Task: How many lines in the listing below hold the word "jakim"? Answer with the number only.

Start of Data supplied

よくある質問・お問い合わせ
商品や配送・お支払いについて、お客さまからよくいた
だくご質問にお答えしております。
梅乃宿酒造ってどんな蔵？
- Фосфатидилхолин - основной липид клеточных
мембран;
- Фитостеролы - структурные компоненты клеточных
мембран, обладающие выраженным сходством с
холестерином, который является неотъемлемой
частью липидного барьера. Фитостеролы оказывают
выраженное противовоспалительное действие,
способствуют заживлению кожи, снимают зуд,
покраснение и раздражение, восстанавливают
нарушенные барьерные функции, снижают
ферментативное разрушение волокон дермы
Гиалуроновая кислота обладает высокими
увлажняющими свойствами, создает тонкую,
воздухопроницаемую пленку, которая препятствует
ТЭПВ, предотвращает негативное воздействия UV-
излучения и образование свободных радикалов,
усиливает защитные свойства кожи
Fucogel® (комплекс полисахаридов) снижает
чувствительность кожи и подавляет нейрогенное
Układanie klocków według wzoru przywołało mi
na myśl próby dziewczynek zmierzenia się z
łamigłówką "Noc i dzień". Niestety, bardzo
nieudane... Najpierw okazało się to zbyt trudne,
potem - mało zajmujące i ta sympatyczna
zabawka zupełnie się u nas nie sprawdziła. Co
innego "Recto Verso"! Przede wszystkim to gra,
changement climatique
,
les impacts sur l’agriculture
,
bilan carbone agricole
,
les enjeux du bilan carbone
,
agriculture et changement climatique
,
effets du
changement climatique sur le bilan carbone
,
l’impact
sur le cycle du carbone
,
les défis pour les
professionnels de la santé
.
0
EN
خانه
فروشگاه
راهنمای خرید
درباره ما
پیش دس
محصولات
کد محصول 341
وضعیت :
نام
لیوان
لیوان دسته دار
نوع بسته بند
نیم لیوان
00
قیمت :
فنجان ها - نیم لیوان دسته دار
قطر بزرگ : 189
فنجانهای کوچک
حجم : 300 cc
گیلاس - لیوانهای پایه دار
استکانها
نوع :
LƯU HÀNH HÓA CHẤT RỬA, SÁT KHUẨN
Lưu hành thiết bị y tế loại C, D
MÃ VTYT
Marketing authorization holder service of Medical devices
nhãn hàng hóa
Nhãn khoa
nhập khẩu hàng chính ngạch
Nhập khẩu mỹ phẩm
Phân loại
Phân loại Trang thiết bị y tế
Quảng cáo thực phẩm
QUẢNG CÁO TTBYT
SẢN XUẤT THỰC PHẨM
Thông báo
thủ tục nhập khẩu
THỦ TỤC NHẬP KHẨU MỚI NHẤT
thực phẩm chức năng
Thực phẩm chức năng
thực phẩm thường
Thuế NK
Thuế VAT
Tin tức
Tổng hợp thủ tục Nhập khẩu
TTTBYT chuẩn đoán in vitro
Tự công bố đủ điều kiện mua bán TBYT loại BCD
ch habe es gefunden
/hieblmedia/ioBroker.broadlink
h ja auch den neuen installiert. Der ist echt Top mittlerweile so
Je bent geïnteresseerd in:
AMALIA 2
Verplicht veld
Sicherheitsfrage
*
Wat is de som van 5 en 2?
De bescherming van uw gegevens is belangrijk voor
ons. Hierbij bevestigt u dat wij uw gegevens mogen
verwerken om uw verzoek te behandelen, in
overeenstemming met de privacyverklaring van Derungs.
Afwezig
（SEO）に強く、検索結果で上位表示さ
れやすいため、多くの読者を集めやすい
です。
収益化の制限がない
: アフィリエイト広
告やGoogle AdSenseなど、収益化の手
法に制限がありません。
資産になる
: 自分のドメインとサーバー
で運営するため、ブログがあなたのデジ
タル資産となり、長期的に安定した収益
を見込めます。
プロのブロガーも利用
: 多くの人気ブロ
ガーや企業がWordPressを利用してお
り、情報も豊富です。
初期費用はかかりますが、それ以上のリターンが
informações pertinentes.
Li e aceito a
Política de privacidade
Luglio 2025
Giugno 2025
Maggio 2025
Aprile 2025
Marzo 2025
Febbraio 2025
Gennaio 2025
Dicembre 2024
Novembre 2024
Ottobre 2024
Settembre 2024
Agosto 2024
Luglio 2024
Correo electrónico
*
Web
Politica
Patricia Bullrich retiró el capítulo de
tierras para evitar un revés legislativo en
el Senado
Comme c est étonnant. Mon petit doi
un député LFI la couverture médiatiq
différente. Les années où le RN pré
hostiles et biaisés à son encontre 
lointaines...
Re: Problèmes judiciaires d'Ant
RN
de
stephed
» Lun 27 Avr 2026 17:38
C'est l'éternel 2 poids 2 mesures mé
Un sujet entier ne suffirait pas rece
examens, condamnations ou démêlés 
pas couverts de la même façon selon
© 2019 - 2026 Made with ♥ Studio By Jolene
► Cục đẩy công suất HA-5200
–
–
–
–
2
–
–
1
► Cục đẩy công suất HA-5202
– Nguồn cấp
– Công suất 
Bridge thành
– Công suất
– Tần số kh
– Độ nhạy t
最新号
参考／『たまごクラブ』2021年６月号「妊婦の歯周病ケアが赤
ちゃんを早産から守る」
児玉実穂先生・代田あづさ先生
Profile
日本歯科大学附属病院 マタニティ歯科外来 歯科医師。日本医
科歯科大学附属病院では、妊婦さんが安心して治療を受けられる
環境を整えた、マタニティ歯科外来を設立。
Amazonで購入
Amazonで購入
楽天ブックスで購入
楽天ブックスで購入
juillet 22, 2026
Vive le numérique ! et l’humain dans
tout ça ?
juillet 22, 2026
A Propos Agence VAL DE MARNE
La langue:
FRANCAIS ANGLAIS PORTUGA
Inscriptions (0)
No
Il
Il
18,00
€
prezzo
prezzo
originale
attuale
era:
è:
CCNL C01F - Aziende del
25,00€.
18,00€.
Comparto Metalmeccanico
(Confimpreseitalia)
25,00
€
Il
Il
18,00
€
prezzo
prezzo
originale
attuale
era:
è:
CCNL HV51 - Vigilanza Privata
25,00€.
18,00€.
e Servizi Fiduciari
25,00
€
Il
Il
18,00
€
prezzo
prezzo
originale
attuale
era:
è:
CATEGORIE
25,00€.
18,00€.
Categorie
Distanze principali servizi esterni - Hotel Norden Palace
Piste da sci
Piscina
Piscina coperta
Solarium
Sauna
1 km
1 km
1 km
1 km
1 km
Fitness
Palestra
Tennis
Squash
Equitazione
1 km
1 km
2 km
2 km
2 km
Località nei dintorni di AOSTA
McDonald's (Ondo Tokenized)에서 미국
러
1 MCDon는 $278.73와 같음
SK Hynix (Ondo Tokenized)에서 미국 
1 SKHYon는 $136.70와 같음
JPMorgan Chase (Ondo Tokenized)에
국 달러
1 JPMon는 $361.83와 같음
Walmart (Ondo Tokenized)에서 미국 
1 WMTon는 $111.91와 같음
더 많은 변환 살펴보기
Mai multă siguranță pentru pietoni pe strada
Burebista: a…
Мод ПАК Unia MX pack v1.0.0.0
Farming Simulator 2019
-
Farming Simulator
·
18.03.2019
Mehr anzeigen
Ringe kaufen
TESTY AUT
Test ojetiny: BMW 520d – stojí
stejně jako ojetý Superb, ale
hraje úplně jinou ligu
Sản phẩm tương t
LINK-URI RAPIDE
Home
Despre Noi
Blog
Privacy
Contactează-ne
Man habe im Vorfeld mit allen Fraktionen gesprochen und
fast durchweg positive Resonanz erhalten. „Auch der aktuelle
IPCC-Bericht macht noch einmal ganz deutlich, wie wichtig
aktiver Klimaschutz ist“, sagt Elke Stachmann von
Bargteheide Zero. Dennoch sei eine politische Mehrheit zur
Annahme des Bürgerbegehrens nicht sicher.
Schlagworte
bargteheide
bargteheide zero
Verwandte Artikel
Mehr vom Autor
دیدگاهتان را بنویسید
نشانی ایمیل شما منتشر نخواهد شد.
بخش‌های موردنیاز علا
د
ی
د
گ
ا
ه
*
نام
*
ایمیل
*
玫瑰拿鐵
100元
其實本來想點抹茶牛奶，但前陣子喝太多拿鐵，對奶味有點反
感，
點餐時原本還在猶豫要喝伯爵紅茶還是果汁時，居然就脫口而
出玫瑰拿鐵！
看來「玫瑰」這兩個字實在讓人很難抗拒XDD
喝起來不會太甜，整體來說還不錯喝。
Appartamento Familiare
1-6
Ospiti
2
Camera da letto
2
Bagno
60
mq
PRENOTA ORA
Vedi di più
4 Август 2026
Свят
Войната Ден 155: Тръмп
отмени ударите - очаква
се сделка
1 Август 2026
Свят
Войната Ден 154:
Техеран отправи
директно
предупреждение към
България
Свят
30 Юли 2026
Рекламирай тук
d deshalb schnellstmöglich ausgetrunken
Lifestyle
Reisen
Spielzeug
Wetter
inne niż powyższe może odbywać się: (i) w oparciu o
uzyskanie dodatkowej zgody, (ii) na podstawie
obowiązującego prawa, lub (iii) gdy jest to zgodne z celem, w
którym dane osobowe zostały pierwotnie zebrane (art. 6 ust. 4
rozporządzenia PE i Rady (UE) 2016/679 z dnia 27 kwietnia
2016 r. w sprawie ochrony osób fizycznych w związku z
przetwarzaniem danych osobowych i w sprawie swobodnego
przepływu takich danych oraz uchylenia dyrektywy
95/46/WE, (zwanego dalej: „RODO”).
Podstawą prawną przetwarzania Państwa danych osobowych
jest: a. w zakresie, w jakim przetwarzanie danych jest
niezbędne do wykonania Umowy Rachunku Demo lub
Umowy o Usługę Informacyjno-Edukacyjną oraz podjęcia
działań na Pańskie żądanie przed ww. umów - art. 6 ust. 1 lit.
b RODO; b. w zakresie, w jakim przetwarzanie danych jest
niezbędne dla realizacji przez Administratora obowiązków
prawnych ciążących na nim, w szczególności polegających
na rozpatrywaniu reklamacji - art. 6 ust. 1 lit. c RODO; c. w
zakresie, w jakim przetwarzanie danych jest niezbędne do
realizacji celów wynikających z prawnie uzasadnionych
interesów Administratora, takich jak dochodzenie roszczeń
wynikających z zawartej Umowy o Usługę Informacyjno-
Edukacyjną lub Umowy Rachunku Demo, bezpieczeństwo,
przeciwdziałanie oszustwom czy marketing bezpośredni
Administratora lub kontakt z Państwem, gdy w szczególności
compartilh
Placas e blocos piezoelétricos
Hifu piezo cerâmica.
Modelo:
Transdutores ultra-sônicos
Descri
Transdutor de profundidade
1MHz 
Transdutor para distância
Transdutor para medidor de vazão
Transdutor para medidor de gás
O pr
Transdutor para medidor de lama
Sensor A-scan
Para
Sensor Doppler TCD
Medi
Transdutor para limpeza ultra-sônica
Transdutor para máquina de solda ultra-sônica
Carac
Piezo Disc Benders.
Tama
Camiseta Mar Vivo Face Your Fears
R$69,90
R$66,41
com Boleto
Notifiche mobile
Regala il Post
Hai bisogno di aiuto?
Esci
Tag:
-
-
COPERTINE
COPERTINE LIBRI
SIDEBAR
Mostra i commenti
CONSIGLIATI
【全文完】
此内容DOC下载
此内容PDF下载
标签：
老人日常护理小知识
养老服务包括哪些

End of Data supplied

Expected answer: 3